Prompt - Hunt for the word "like" across the entries below, copying each line that holds it.
★ ★ ★ ★
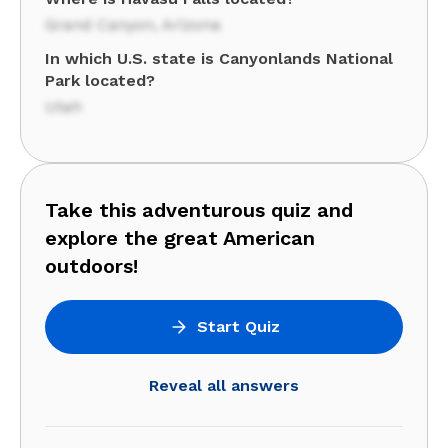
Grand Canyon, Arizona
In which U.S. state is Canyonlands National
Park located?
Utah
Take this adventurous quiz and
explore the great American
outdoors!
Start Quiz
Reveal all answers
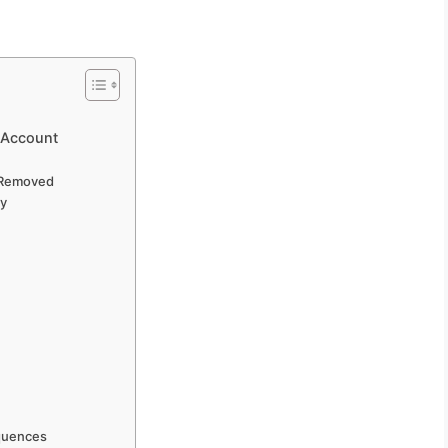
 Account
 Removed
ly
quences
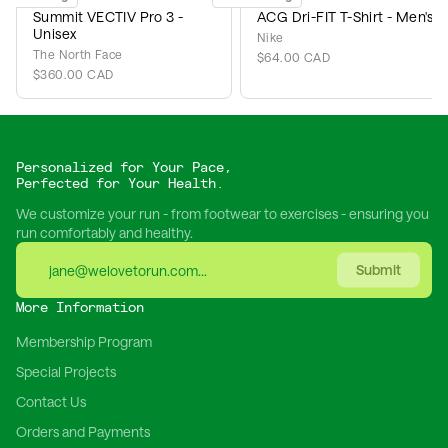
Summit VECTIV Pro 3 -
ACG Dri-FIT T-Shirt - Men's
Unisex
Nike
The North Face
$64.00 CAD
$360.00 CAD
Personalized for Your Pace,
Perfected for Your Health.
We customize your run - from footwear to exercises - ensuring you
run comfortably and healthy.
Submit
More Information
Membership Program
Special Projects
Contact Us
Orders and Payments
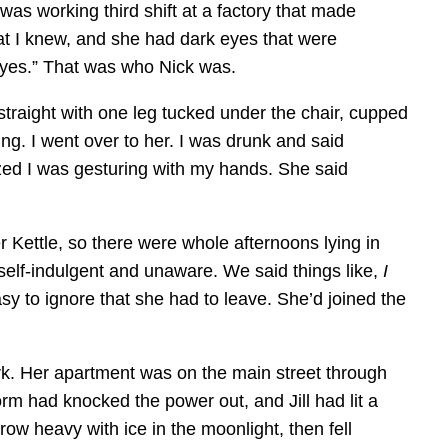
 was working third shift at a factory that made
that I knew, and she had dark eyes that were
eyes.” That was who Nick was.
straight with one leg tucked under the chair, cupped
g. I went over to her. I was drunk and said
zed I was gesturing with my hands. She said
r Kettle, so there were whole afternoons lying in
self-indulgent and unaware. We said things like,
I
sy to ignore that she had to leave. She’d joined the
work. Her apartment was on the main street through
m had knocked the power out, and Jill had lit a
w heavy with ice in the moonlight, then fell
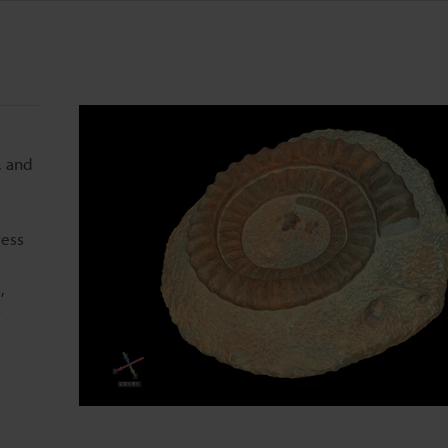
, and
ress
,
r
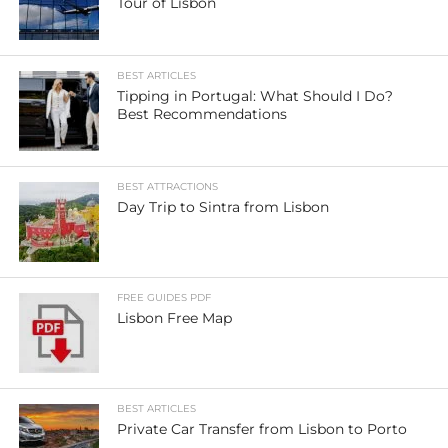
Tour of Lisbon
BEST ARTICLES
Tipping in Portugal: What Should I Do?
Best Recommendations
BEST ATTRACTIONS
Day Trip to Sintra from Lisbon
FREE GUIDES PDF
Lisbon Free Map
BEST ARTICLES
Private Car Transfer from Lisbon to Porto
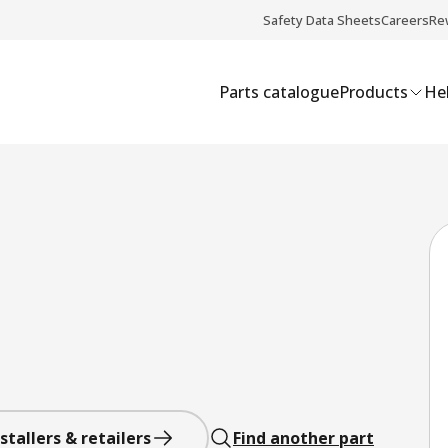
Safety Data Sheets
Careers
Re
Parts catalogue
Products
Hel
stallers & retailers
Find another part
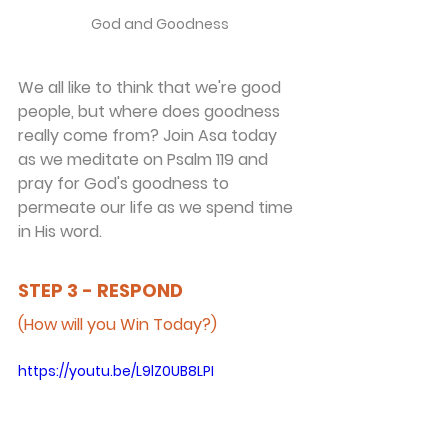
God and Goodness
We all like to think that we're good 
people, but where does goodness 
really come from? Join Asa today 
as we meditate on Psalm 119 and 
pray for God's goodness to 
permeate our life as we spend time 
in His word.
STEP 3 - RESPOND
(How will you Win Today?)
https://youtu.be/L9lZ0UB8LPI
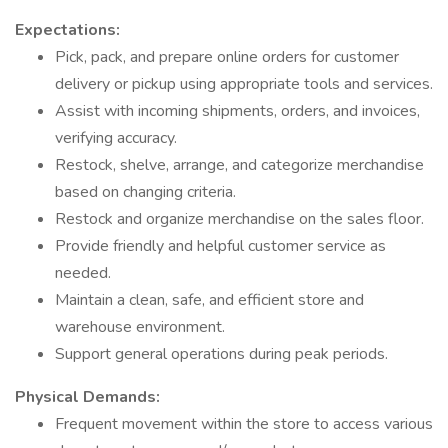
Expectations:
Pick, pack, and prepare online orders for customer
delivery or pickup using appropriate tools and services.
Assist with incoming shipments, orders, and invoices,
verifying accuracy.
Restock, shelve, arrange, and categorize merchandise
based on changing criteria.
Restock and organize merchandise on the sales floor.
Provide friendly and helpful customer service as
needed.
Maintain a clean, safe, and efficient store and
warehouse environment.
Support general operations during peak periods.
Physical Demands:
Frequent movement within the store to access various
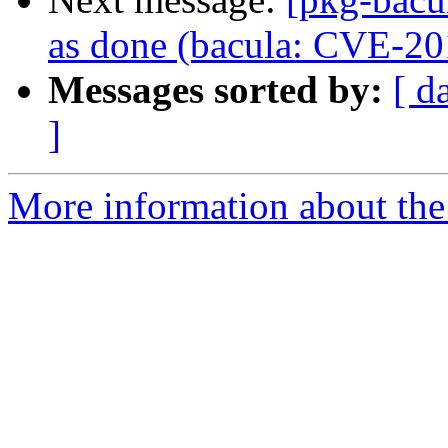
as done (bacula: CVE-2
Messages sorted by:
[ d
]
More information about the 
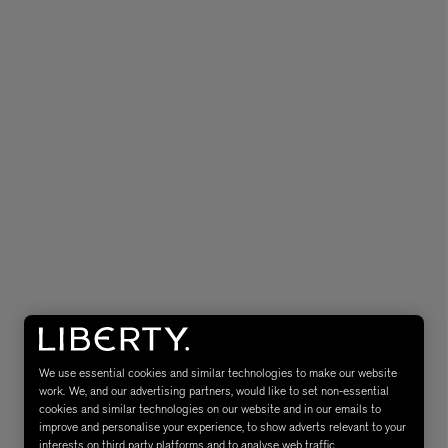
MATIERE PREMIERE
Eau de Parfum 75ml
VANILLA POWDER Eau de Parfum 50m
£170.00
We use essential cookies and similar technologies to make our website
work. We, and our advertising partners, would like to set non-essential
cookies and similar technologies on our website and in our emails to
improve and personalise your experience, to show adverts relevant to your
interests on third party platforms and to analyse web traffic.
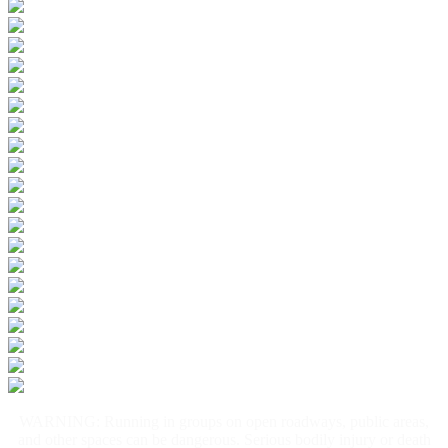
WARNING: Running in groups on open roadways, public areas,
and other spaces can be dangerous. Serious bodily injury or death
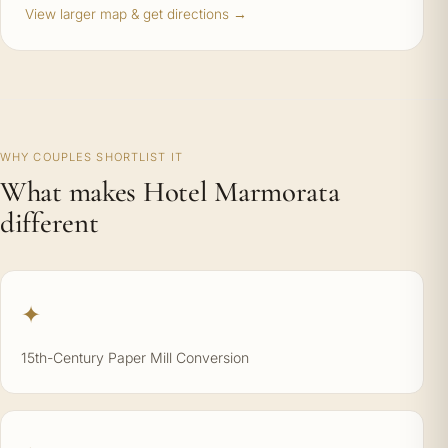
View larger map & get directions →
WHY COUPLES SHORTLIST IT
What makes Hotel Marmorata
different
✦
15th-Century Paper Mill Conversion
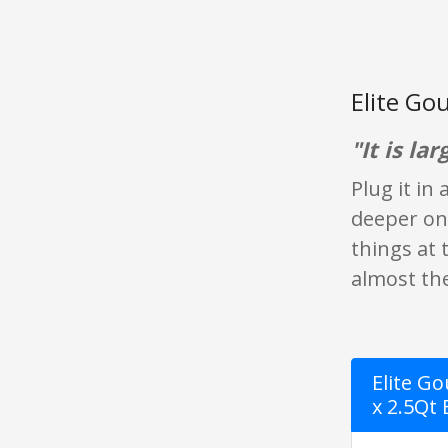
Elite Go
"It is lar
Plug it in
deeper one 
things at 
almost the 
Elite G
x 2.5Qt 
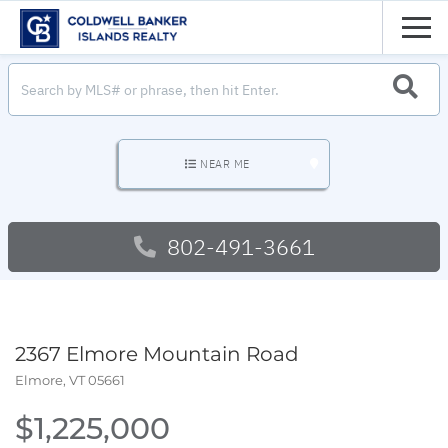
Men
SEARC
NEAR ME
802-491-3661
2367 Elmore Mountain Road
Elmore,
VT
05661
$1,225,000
★ ★ ★ ★
Solution to the exercise -
self-indulgent and unaware. We said things like,
We all like to think that we're good 
work. We, and our advertising partners, would like to set non-essential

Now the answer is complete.